Pada tanggal 5 Mei 2015, UNESCO mempertimbangkan untuk mendaftarkan pulau Hasima sebagai bagian dari warisan revolusi industri Jepang selama era Meiji. Namun rencana UNESCO itu diprotes oleh Korea Selatan. Ternyata selama Perang Dunia II, Hashima digunakan sebagai penjara dan tempat kerja paksa bagi banyak warga Korea Selatan dan Tiongkok. Mereka ditawan di pulau itu dan dipaksa untuk melakukan tugas-tugas paling berbahaya yang merupakan bagian dari operasi penambangan. Melarikan diri dari pulau itu berarti kematian, dan Jepang tidak pernah mengakui tindakannya. Mendaftarkan pulau itu sebagai situs warisan dianggap sebagai langkah mundur yang monumental dalam upaya rekonsiliasi antara Korea Selatan dan Jepang.

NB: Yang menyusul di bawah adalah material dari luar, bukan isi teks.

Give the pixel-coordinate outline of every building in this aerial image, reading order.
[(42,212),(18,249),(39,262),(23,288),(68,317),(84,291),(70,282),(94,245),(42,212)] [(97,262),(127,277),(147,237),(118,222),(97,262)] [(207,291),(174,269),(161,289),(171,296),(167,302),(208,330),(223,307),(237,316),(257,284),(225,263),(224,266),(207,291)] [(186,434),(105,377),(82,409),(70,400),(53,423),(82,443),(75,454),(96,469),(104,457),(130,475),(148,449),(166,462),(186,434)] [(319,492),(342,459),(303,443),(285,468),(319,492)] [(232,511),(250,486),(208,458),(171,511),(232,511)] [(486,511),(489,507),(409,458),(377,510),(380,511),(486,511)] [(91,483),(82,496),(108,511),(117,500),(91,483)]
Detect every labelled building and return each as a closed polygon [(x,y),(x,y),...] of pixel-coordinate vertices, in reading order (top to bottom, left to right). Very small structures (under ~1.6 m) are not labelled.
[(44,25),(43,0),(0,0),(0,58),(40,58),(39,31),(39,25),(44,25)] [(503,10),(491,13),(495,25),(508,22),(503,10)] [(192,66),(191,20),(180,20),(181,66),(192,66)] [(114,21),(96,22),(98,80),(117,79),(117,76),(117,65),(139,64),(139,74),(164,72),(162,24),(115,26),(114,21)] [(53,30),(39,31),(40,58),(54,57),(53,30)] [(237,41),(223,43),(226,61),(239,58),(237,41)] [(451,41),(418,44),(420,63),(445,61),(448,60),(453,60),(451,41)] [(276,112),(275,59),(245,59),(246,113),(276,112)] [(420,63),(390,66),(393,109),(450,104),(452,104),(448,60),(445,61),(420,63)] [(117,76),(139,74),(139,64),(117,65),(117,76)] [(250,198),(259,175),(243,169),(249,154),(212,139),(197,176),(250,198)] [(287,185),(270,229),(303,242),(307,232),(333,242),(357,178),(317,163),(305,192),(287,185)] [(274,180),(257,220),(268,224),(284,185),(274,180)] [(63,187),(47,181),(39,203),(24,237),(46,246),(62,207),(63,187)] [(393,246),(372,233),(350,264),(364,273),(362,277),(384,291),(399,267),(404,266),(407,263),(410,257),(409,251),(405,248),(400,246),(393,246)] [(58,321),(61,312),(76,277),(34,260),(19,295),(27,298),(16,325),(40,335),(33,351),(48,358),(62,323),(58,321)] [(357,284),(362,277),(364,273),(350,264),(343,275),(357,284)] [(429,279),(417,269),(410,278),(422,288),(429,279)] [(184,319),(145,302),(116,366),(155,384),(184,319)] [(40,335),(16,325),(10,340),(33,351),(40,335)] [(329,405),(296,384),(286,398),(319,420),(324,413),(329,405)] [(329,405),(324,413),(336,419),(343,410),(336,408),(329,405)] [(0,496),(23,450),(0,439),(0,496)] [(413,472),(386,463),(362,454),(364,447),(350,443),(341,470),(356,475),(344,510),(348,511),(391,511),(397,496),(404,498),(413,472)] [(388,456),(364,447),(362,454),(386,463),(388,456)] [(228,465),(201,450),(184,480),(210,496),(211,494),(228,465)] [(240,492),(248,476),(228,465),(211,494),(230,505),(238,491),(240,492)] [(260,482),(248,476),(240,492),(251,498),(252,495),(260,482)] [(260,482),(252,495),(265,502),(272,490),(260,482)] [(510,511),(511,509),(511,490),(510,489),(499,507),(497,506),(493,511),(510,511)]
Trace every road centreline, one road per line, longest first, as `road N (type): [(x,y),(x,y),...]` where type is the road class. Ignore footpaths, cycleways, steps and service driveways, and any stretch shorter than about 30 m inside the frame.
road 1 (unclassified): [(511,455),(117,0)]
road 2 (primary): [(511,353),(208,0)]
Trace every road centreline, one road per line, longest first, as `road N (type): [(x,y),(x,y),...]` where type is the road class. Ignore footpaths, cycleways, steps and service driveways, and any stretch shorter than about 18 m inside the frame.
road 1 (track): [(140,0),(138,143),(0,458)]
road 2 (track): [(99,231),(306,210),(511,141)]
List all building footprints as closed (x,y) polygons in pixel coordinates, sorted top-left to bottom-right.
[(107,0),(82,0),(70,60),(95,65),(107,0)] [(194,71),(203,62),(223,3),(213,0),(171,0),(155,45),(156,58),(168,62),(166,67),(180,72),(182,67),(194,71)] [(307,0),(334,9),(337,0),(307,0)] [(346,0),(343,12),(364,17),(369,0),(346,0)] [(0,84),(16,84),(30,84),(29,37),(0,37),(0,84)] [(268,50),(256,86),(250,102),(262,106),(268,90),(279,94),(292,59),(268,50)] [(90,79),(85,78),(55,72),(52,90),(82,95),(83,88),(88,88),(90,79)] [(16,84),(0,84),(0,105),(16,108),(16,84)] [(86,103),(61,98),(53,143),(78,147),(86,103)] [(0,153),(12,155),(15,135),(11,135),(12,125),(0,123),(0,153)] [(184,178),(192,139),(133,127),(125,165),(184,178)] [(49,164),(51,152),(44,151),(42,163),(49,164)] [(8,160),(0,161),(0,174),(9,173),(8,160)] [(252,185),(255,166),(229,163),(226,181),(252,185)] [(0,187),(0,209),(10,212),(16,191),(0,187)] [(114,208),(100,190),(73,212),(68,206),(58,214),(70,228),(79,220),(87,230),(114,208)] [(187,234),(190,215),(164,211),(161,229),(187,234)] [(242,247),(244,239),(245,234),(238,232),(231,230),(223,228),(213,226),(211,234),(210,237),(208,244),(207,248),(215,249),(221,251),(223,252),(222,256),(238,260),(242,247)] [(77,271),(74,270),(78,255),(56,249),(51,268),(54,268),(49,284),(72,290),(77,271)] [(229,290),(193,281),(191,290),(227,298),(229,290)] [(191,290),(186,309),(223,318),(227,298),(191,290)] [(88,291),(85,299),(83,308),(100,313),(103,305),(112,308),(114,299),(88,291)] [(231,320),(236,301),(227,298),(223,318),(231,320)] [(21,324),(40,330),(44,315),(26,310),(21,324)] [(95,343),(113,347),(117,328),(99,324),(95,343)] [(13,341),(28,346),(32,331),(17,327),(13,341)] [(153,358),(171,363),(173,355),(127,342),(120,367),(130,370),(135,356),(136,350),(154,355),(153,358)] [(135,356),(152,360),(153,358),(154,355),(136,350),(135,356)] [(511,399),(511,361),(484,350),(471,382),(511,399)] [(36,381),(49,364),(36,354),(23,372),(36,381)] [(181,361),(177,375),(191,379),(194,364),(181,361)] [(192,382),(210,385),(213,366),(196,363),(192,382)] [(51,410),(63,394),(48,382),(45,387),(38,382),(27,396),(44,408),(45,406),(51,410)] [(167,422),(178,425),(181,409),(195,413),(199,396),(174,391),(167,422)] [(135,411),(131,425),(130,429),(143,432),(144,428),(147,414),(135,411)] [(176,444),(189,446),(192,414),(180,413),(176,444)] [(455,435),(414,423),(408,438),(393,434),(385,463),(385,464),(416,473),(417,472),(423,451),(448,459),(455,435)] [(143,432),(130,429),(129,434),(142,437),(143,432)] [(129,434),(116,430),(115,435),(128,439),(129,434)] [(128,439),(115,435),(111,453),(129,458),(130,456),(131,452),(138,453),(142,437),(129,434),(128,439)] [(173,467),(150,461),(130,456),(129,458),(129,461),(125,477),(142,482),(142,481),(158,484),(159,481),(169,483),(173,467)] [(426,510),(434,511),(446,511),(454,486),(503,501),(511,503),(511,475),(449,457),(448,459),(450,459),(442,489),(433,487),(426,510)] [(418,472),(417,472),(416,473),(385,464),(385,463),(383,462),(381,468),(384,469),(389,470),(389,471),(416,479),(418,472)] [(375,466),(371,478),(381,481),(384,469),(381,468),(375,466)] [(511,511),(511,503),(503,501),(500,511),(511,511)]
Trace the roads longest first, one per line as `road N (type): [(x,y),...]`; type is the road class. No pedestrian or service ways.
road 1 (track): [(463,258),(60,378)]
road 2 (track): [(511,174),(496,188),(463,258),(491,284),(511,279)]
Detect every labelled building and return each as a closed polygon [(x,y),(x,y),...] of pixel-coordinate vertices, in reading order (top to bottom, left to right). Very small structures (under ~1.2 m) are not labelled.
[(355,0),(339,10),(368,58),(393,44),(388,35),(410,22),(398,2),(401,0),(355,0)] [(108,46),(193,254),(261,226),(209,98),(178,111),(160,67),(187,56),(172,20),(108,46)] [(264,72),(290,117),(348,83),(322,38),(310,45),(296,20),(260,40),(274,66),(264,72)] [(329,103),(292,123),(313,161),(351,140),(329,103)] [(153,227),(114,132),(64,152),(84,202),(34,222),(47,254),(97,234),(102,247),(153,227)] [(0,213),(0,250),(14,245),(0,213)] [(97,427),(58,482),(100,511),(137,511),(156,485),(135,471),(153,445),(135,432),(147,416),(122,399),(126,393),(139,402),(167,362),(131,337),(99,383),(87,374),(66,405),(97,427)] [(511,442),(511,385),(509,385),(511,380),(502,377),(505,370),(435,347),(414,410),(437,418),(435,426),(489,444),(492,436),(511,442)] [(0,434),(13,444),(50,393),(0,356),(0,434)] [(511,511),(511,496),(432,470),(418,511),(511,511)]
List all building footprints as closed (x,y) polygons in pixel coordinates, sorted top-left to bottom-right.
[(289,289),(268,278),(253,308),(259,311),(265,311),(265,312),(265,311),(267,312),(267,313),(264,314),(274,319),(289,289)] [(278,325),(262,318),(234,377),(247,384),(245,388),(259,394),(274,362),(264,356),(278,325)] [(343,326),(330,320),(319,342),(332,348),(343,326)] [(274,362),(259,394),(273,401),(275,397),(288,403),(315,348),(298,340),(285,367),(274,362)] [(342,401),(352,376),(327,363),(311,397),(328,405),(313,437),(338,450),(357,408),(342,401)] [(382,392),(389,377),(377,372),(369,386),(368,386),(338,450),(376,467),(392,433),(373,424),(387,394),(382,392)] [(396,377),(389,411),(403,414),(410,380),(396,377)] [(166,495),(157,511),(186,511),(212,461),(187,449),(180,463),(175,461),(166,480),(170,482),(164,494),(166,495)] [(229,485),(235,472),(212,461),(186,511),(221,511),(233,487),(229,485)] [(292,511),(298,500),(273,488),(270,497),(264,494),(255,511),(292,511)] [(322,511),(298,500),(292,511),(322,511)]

Meskipun sekarang telah tertulis dalam daftar situs UNESCO, kemungkinan untuk membatalkan nominasinya masih diperdebatkan dan itu merupakan sumber ketegangan diplomatik.

Kini pulau Hashima telah berubah menjadi pulau terbengkalai yang sangat populer di kalangan wisatawan yang tertarik untuk mengabadikan bangunannya yang rusak dan sejarahnya yang tragis, Pengunjung dapat menjelajahi area-area tertentu di bawah pengawasan ketat. Hashima juga telah menjadi magnet bagi penggemar cerita-cerita hantu. Beberapa orang percaya bahwa arwah para pekerja paksa masih berkeliaran di pulau itu, sementara yang lain mengaku telah mendengar bisikan dan langkah kaki di bangunan-bangunan yang terbengkalai. Penyelidik paranormal dan penjelajah melaporkan pengalaman-pengalaman yang menakutkan, yang semakin memperkuat reputasinya sebagai tempat berhantu.